Não é de admirar que culturas identitárias (judaico-critãs) atribuam à intervenção de uma identidade como sendo a razão de passagem da animalidade ao homem, da natureza à cultura. Do mesmo modo as culturas lógico diferenciais (neolítica pagã, grega e moderna) atribuirão aquela passagem a uma diferença. Incoerente seria que o fizessem ao contrário ou mesmo indiferentemente!
Figura 5 – O homem lógico-qúinqüitário
Seria interessante compararmos agora a antropologia aristotélica, nossa referência de partida, com aquela de chegada, que poderíamos denominar pós-estruturalista (concepção estruturalista à qual restituímos a identidade perdida). Ver figura 6. Em princípio, pareceria que a segunda é um simples complemento da primeira: conceber, como Aristóteles, o homem como síntese de I e D/D é de certo modo assumir um parti-pris machista (31); concebê-lo como síntese de I/D e D não seria assumir um parti-pris complementar feminista?!

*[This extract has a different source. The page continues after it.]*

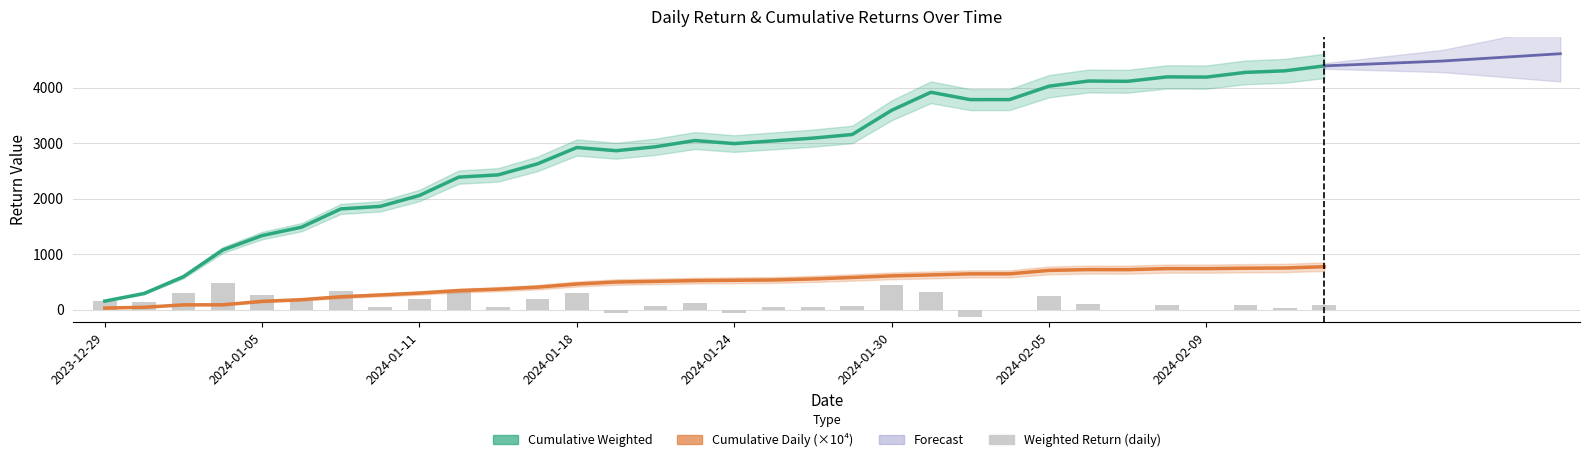

Where is Weighted Return (daily) nearest to the value 174?

2023-12-29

Figura 3.6 – Concepções masculina e feminina
Parece-nos que não. Existiria, aqui uma simetria, sim, no entanto, apenas superficial. A nossa concepção é definitivamente não-machista; pressupõe deveras uma certa sensibilidade para o ser-feminino, mas a ela não se reduz. Não rebaixamos a lógica do animal de I/D para I, não perdemos a precisão lógica da diferença que faz a diferença animal/homem e tornamos bem mais compreensível a incomensurável força do logos no homem, que é, concomitantemente, logos de certo modo herdado e logos ao quadrado. Voltaremos ao assunto um pouco mais adiante, inclusive com ajuda da figura 7.

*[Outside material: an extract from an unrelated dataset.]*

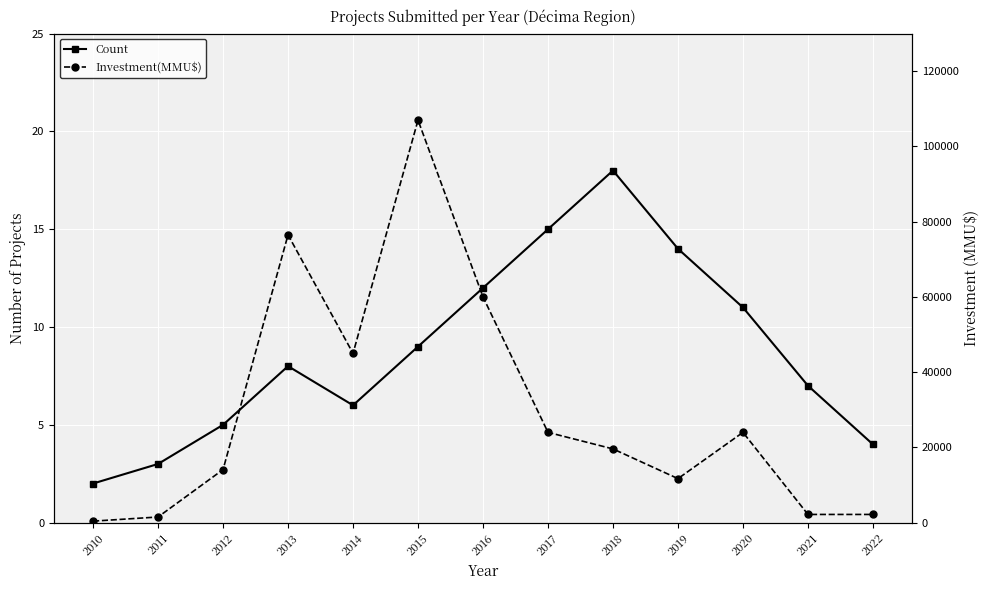

What is the approximate value of Count at 2015?

9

Gostaríamos ainda de chamar a atenção para o fato que o esclarecimento da relação lógica versus cultura provoca uma reviravolta da velha querela acerca das relações entre natureza e cultura.
A prestigiosa razão suficiente leibniziana que busca responder à questão ontológica (no caso: porque existe a cultura e não tão apenas nada de cultura, ou seja, natureza?) (32), ganha então uma resposta bem precisa: a passagem da natureza representada pelos animais superiores dotados de sistema nervoso central (os cordados), capazes portanto de operar com símbolos convencionais à cultura se fez pela invenção/incorporação de uma segunda diferença , em termos antropológicos, a diferença clânica. Ora, fica por aí evidente quão equivocado é o costume corrente de contrapor natureza e cultura de maneira meramente especular. Natureza e cultura se opõem, sim, mas como termos de uma seqüência, logo, guardando um iniludível relacionamento hierárquico.

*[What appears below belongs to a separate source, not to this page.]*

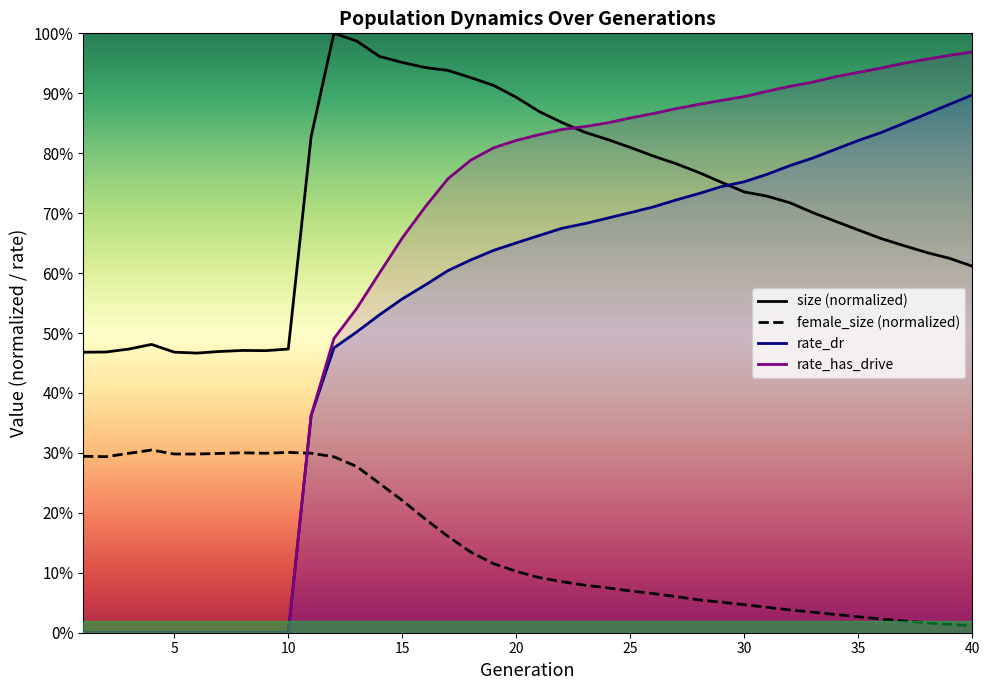

What is the sum of the rate_dr values at 40 and 5?

0.9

A seqüência começa com o ser, de estofo lógico transcendental, segue com a natureza, de estofo lógico dialética e chega à cultura, de estofo lógico-qüinqüitário. E, pelo menos do ponto de vista especulativo, ela permanece, uma seqüência aberta, como mostra a figura 7. Esta abertura é essencial para que o homem possa se posicionar de fato no ápice da escala dos entes mundanos, sem, entretanto, por isto se tomar por Absoluto. A religiosidade, como pergunta pelo Absoluto, pode então permanecer como ainda legítima. E escapamos também assim dos humanismos de qualquer espécie.
É importante notar que o estatuto dialético da natureza só é alcançado ao nível dos animais cordados capazes de operar com símbolos convencionais. A natureza enquanto mundo físico, na verdade não passaria do estatuto lógico diferencial (res extensa). Ela só nos parece de nível superior por efeito da atividade humana de mensuração, ou seja, de fazê-la geométrica.
Figura 3.7 – Natureza versus cultura
Concluiríamos afirmando que não há como pensar a filosofia da cultura, ou seja, a “diferença” ontológica homem/natureza ou cultura/natureza sem o concurso da lógica, ou seja, sem que se pense porque se pôde deveras chegar a pensar nisso.